Saturday, 15 March 2014

Can Norwich City survive?

Yes.  Obviously.

But will we?  Well, these are worrying times for Canaries fans.  As I write this, we are currently losing 1-0 to Southampton.  For a variety of (non-footballing) reasons, this is the match this season which I have most wanted us to win - there's still time to take something from the game, of course, but at the moment it all seems very disappointing.

However, the most irritating thing is the way other people talk about relegation and survival chances around this time of year.  And when I say 'people', I mean so-called 'expert' pundits and commentators, and also the general public 'have-your-say' types who text or Tweet into the BBC Sport live text...

This whole season, Norwich have been haunted by the spectre of the run-in.  The 'run-in' has hung over Carrow Road like the sword of damocles; I think there is something in Alan Hansen's and Alan Shearer's contracts which says they can't make a comment about Norwich without mentioning it.

For those who are not familiar with the concept of the run-in, it is all to do the fact that the final four games of our season are against four 'big' teams, and that it will be difficult to pick up the points required in these games, if survival has not been ensured before that point.  I appreciate that this is a pretty tough run of games with which to end the season - but if you put things into perspective, and realise that all the teams in the Premier League have to play all the other teams twice over a season, and that the number of points available from these matches is the same irrespective of when in the season they occur, the significance of the run-in does diminish somewhat.

When you consider that, last year, everyone had discounted Norwich's trip to play Man.
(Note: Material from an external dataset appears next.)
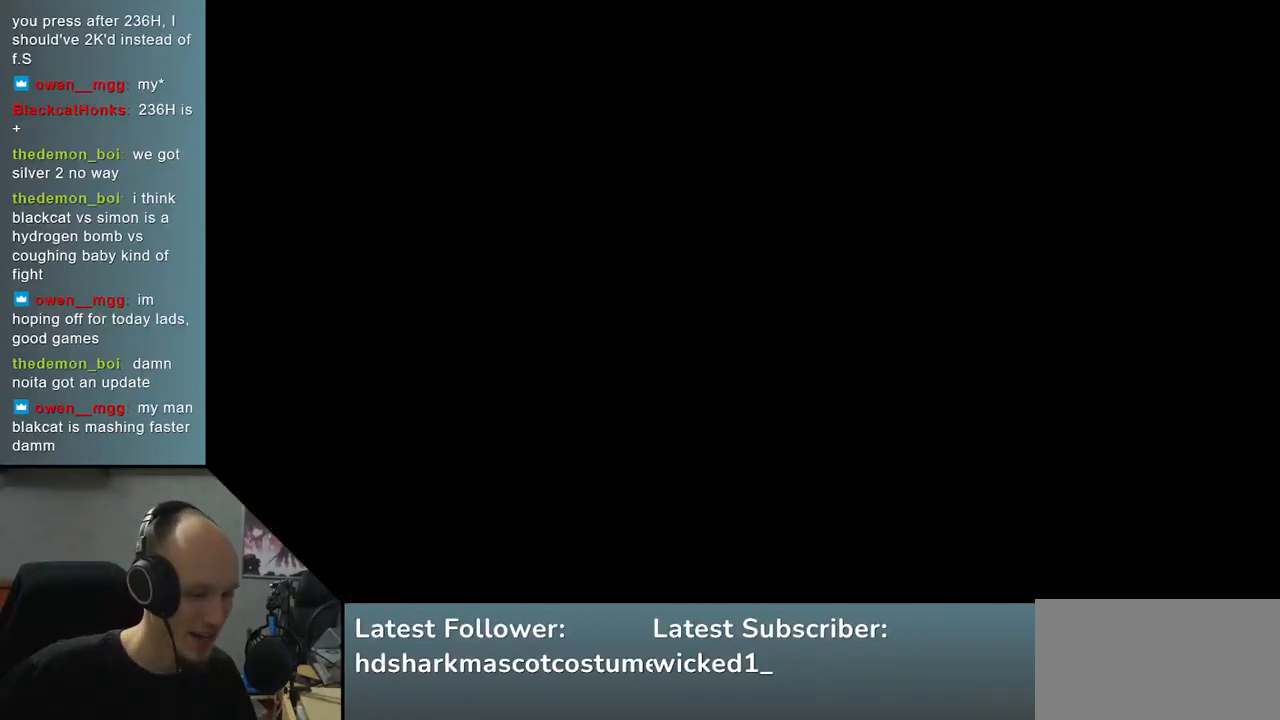
{"buttons": [], "left_stick": "center", "right_stick": "center", "events": []}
City at the Etihad on the final day of the season in their survival calculations (thinking there was no way we could win that match, and that we would need to have secured Premier League status ahead of that day) - and, in the end, we went there and beat Man. City 3-2, the significance of the run-in decreases yet further.

However, even more baffling is the way people talk about the games before these final four!  It is universally acknowledged that at least three of these four teams are playing some of the best football in the country, and have formidably impressive records this season.  The same cannot be said of Sunderland, Swansea, West Brom and Fulham.  But people are just as keen to discount Norwich's chances in those games as they are against the 'big' teams.

The logic here seems to be that games against top teams are very tricky because they are good teams with some of the most highly talented footballers in the world playing for them - whilst games against teams in the bottom half of the table are very tricky because they are desperately scrapping for their survival in a highly competitive environment.

This is, of course, true - and leads us to inescapable conclusion that every game in the Premier League is a hard game.  So why obsess over it?

Why do we continually point at the next game, or the next three games, or the last however-many games, and solemnly intone that 'these are hard fixtures' - when we know that the same could be said of any given run of games in any season.  There are no easy matches in the Premier League - everyone knows that - and those fixtures against the really world-class teams who completely destroy you all over the field are inevitable, whenever they occur in the season.

So, let's stop barking up this entirely unsatisfying tree.

I think we're all aware that there have been issues with Norwich's performances this season.  All too often, we have played well, but not got the result we deserved; or we have played poorly and got the result we deserve; or we have started well, gone ahead by one goal, and then let the lead slip and ended up losing.  We are not creative enough on the pitch, and our strikers have not been scoring at the rate we need.  The extent to which these issues are down to bad management is still open for debate, and not something I'm going to discuss here.

But I still believe that we are not one of the three worst teams in the division.  We are in a precarious position, and it would be wrong to kid ourselves otherwise - but I think we have a decent chance of staying up.  To do that, we need to pick up points; how we get them, or against whom, is entirely irrelevant - but poring over our fixture list with tears in our eyes, writing 'tough game' against each date in thick red marker pen won't help at all.

We know these games are going to be difficult - we've accepted that fact - now let's not fixate on that fact, let's focus on the football.